Trade official sees ‘good signs’
LOS ANGELES – Homebuilders are growing more optimistic about the state of housing and say they see signs that the end of the housing market’s three-year downward spiral may be near.
The increasingly upbeat mood was reflected in an index of builders’ confidence released Monday, which rose for the second month in a row in May.
A separate report by the industry’s trade group showed housing affordability improved in the first three months of this year amid falling home prices and low interest rates.
“The bottom line is there are good signs on the horizon,” said Jerry Howard, president and chief executive of the National Association of Home Builders. “It’s fair to say we could be closing in on the bottom, but we have a long road ahead of us.”
The National Association of Home Builders/Wells Fargo housing market index rose two points to 16 in May. While still near historically low levels, the latest index reading is the highest since September.

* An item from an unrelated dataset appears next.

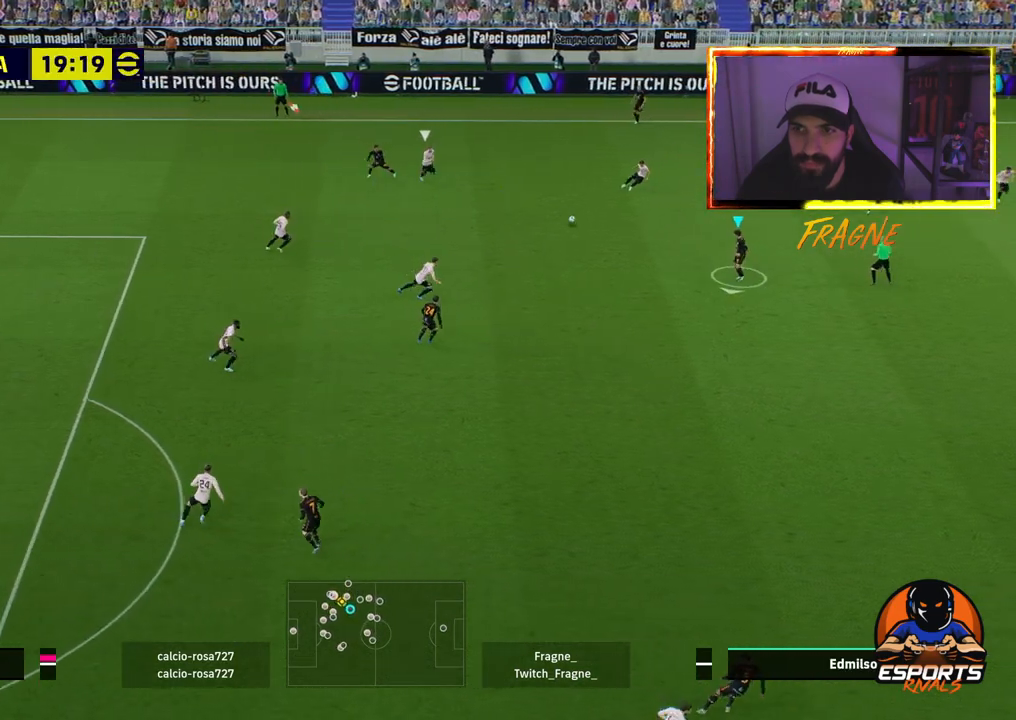
{"buttons": [], "left_stick": "down", "right_stick": "center", "events": []}
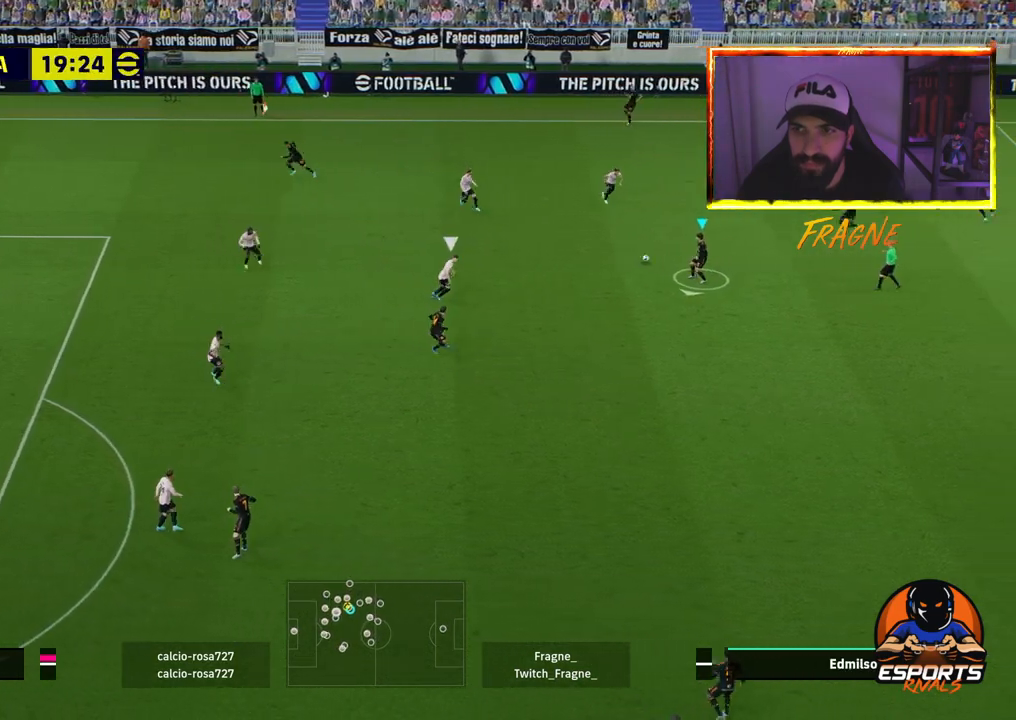
{"buttons": ["R2"], "left_stick": "center", "right_stick": "center", "events": [[200, "CROSS", "down"], [300, "CROSS", "up"], [300, "R1", "down"], [317, "left_stick", "center"], [333, "R2", "down"], [483, "R1", "up"]]}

The report reflects a survey of 733 residential developers nationwide, tracking builders’ perceptions of market conditions. Index readings lower than 50 indicate negative sentiment about the market.
The index hit an all-time low of 8 in January as mounting layoffs, strict mortgage requirements and the worsening U.S. economy sapped demand for new homes.
Index readings for current sales conditions and expectations for sales over the next six months each increased in May.
The gauge for traffic by prospective buyers was flat.
Meanwhile, the Washington-based trade group’s Housing Opportunity Index, which measures buyers’ purchasing power, rose to its highest level in 18 years.
A family earning the U.S. median income of about $64,000 could afford around 73 percent of all the homes sold in the first quarter, said David Crowe, NAHB’s chief economist.
Crowe has forecast that the housing market will begin picking up toward the end of this year and turn around by 2011.
Builders, however, still face challenges getting loans from banks to finance new construction projects, while many borrowers must comply with more stringent standards that often require them to come up with more money for a down payment.
Howard welcomed reports that the Department of Housing and Urban Development will allow borrowers to put the $8,000 tax credit for first-time homebuyers toward down payments on a home – still a hurdle for some would-be buyers.
“This is an important step,” Howard said.
Last week, HUD Secretary Shaun Donovan said the Federal Housing Administration soon will allow its borrowers to get short-term loans and turn the $8,000 tax credit into a down payment.